By PRATCH RUJIVANAROM
As the United Nations Working Group on Business and Human Rights concluded its visit to Thailand to inspect human rights protection at business operations, it was revealed that the business operations of Thai sugar giant Mitr Phol and a Thai joint venture Energy Earth PCL have allegedly caused adverse impacts on the environment and the livelihood of locals in Cambodia and Myanmar.
The Extraterritorial Obligation Watch Coalition (ETO Watch) reported that more than 600 families in five villages of Oddar Meanchey province in northern Cambodia were displaced from their land and their houses burnt down, allegedly to facilitate the land concession to Mitr Phol’s subsidiary Angkor Sugar Co Ltd since 2008.

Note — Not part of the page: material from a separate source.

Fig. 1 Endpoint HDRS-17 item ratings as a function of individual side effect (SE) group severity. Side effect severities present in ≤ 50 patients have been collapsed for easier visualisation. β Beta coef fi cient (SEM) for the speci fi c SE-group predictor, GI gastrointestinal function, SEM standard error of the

ETO Watch said the people affected by the land grab did not get any compensation or remedial measures from the company, even after the company withdrew from the concession in 2015. This has plunged the locals in poverty, and as they are homeless, and landless.
Meanwhile, the Community Resources Centre Foundation decided to take up the issue of the Cambodian villagers who have suffered due to their alleged rights violation by a Thai company. The Foundation’s coordinator, Sor Rattanamanee Polkla, stated that in order to get proper remedy, ensure human rights protection from transboundary investments, and serve as an example to other companies, the local people decided to sue Mitr Phol for compensation in a Thai Civil Court.
Sor Rattanamanee said this was the first-ever case of people affected by Thai overseas investment seeking justice for the impacts from the irresponsible investment. She hoped that Thai investors would learn a lesson from this lawsuit and follow the UN Guiding Principles on Business and Human Rights.
The lawyer fighting this case, Somchai Ameen, informed that the Thai Civil Court had already accept this case to consider whether to sue as a class-action lawsuit for all people in the five affected communities and the court has scheduled the next court hearing on June 11.
ETO Watch released a statement demanding that the sugar giant consult the impacted communities immediately and set up a mechanism to discuss remedies and compensation for the directly affected communities
Meanwhile, Mitr Phol defended its operations saying the company had received the land concession legally from the Cambodian government and with assurances from the authorities that all temporary concession areas had been processed transparently.
In another case of alleged human rights violation by a Thai overseas investor, indigenous communities in the Ban Chaung area of Myanmar’s Tanintharyi region released a statement asking the UN Working Group on Business and Human Rights to give more attention to the situation of locals impacted by the human rights and environmental violations at Ban Chaung coal mine. It was highlighted in the statement that after the coal mine began full-scale operations in early 2012, the mining operations and the ensuing waste disposal have polluted the air and water and harmed up to 16,000 people living in 22 villages in the Ban Chaung area.
“The effects on the environment and the people’s health have been severe. Many villagers are experiencing breathing difficulties breathing, skin, eye and nose irritation, body ache, and nausea. Some villagers have even developed tumours. There has also been an increase in the reported rate of miscarriages,” the statement wrote.
Dante Pesce, vice chairperson of the UN Working Group on Business and Human Rights, acknowledged the problems and urged the Thai government to set up more proactive mechanisms to monitor and prevent human rights violations by Thai investors in other countries and allow the affected people to easily access remediation.